Businesses pick the best location for stores with Smart Mapping. The same technology also works to find unregistered voters.
Most maps just show locations on a maps. Smart mapping does much more. It enables better decision making by considering location AND other factors including demographic data like age, income, race, gender and much more.
How can voting right groups find the most promising areas to focus their efforts? How can smart mapping help? How can costly ways of voter registering like blanketing an area with postcards be supplemented with more cost-effective solutions?
First, map existing voters in an area such a bloc, county or district using data from a voter file. Next use smart mapping to reveal how many people of voting age and other selected criteria live in that area. The difference between the two shows the number of potentially unregistered voters in that area. This information is then used to find mailing address for people living in those areas.
For example, a prospect-rich area for voter registration might be one where the Voter File shows 600 registered voters, but smart mapping indicates there are are 1,000 potential voters.
This blog explains:
- How businesses use smart mapping to increase sales
- What is Smart Mapping?
- How is information about people collected and displayed
- How it can be applied to locate areas with a high probability of finding unregistered voters
- Case study of potential unregistered voters in Appling County, Georgia
How businesses use Smart Mapping


Firms like McDonalds choose store locations based on areas with high densities of of potential customers.
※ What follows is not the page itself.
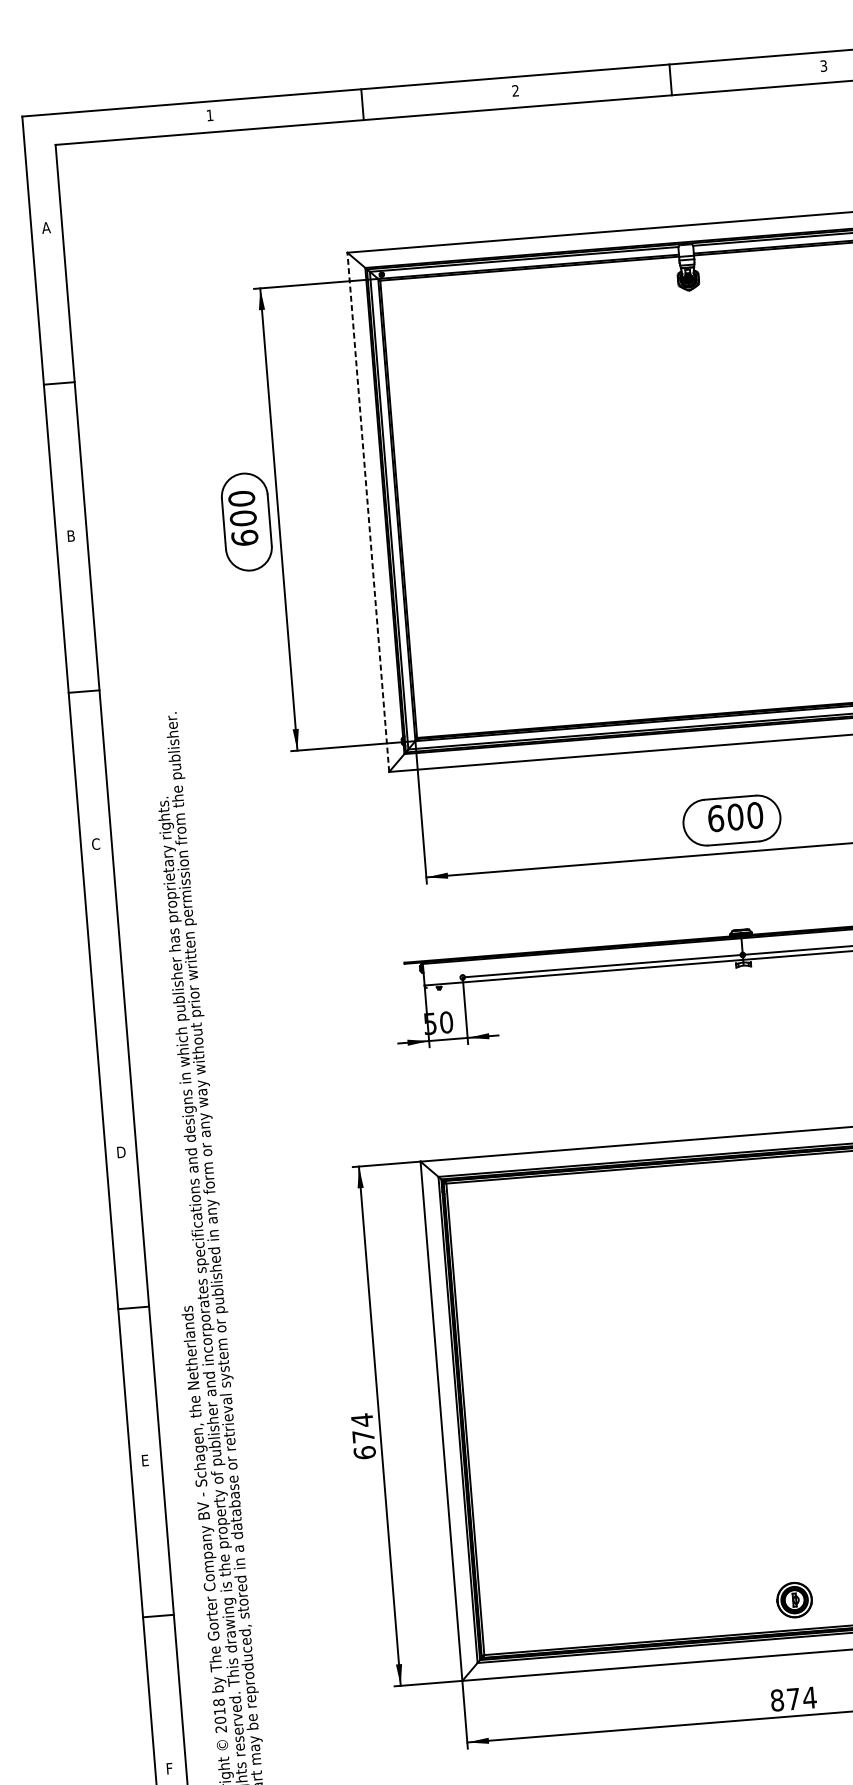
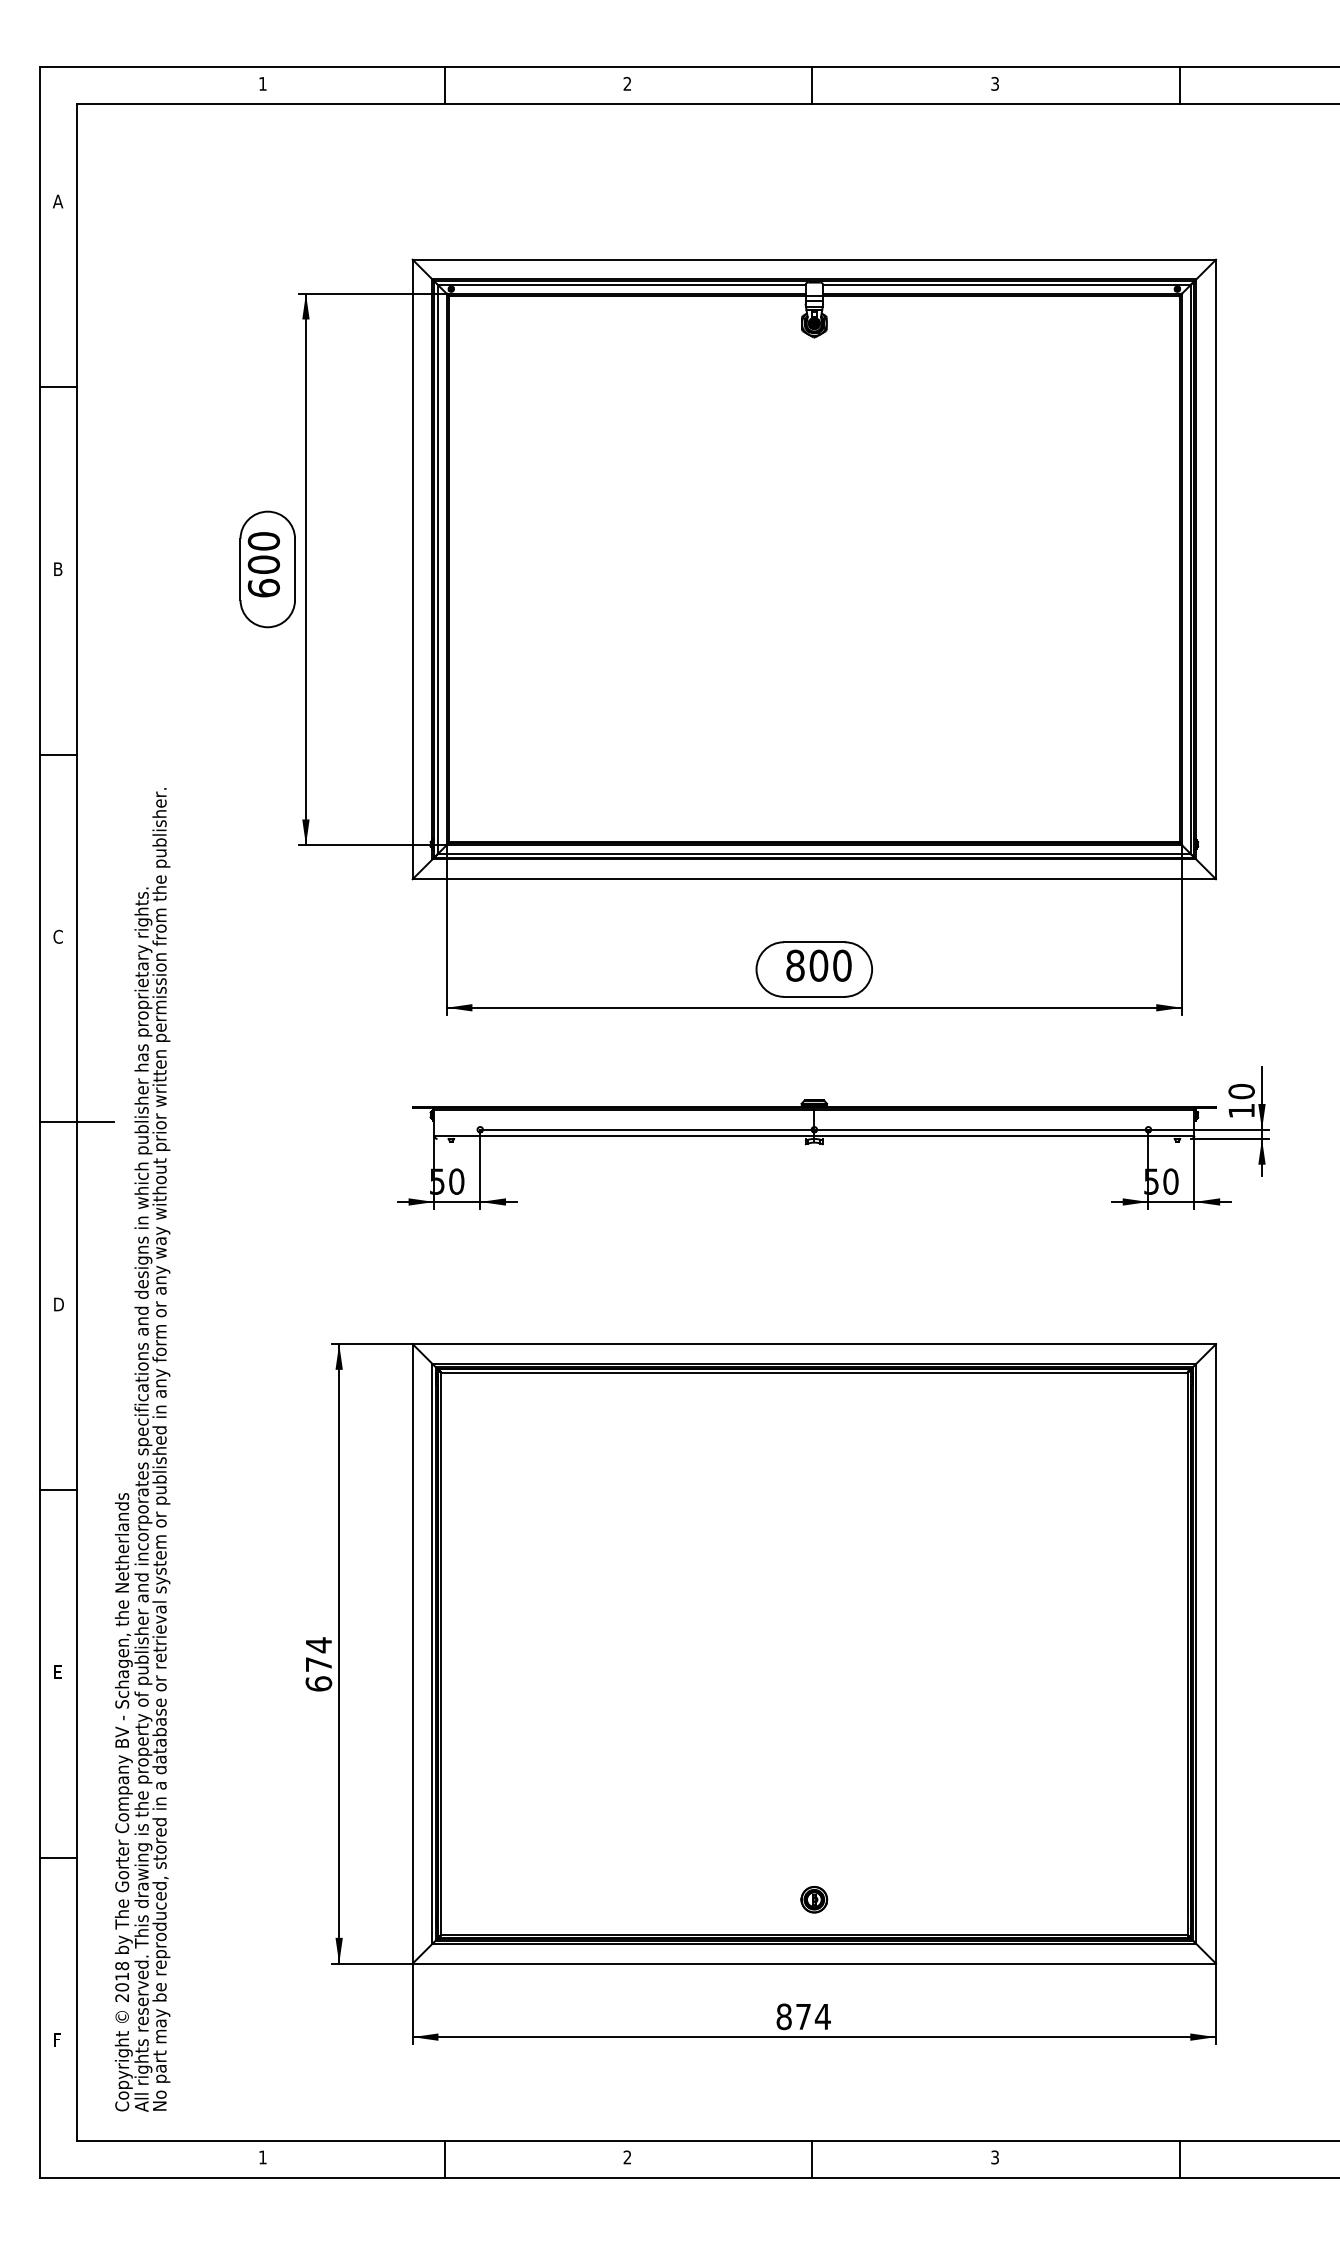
line: (368, 512) -> (412, 569), dashed -> solid
text: (715, 818) -> (795, 965), 600 -> 800
line: (123, 998) -> (76, 1122), added
part: (794, 1600) -> (814, 1899), size x0.62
They understand who their most likley customers are and then use smart mapping to find areas with such people. This analysis factors age, income, family size of residents as well as nearby employers and traffic patterns. Smart mapping removes much of the guesswork and expense of trying to pick locations manually. This map shows McDonalds stores around Baxley, in Appling County Georgia. You can be sure that McDonalds picked these locations carefully to maximize their sales.
What is Smart Mapping?


Most maps show the locations on a map such as a store, a park or a voter. Smart Maps on the other hand combine several factors (called data layers) for better decision making. This allows planners to ask questions such as:
- Which areas have people making under $50,000?
- Where do people between 18-25 tend to live?
- Where do families with small children live?
- Which communities are predominantly African American?
- Which areas have meet all the above conditions?
Smart mapping eliminates the guesswork and the wasted expenditure of guessing where to focus your efforts.
Smart Mapping software
DemLabs uses ArcGIS Online for Smart Mapping projects with data from Living Atlas. An annual non-profit license for both products costs about $150.
These solutions are from Esri whose software is deployed in more than 350,000 organizations, including the world’s largest cities and most national governments. Esri has 49 offices worldwide, employees from 73 countries and 11 dedicated research centers. (Full disclosure: DemLabs has no financial relationship with esri. I just think they make amazing software that more people should know about).
Finding areas with unregistered voters
Smart Mapping finds likely areas with unregistered voters in a similar manner. Voting advocacy groups first find areas such as a bloc, county or district or county with residents over 18. They can then use the Smart Mapping app to include additional demographic criteria (such as race, income, gender) that they would like to include when encouraging residents to register to vote. Existing voters in the area from the Voter File are mapped to see how calculate the number of unregistered voters. Once this analysis is done, other data sources are used to get lists of the addresses for residents in that area to contact or canvas.
Smart mapping provides organizers a wide variety of criteria to choose from to refine their search including:
- Age (in a number of ranges)
- Gender
- Income
- Race, ethnic origin
- Family size
- Do they rent or own their house


Searching for unregistered voters
This proof of concept map was created with help from Reclaim Our Vote, Greyson Harris and Julia Bayer.
- First 612 existing voters were exported from the Voter File.
- The latitude and longitude for each voter's addresses was calculated with the free(mium) version of GeoCod.io
- Every voter record is represented as a black dot and clicking on it reveals details on the voter.
- Next all the census tracts are overlaid on the map with details of the number of how many residents are over 18 years old.
- The color of a census tract corresponds to the number of residents in it. A darker shade indicates more residents.
Areas with the most unregistered voters are found by comparing the number of existing voters to the total number of potential eligible voters (aged over 18) in a tract. The search can be further refined by mapping down to the bloc level and adding other demographic criteria (such as race, ethnicity or gender) the search criteria. The street addresses for the areas with the most likely unregistered voters can then be obtained through another data service.


Where does mapping data come from?
These map layers rely on census data and subject to sampling variability shown as a margin of error. Learn more at Accuracy of the Data. The layers are updated automatically when the most current American Community Survey (ACS) data is released each year and contains the latest available ACS 5-year estimates. It is updated annually within days of the Census Bureau's release schedule. Click here to learn more about ACS data releases.
County and district boundaries come from the US Census TIGER geodatabases. Boundaries are updated at the same time as the data updates (annually), and the boundary vintage appropriately matches the data vintage as specified by the Census. For state and county boundaries, the water and coastlines are derived from the coastlines of the 500k TIGER Cartographic Boundary Shapefiles.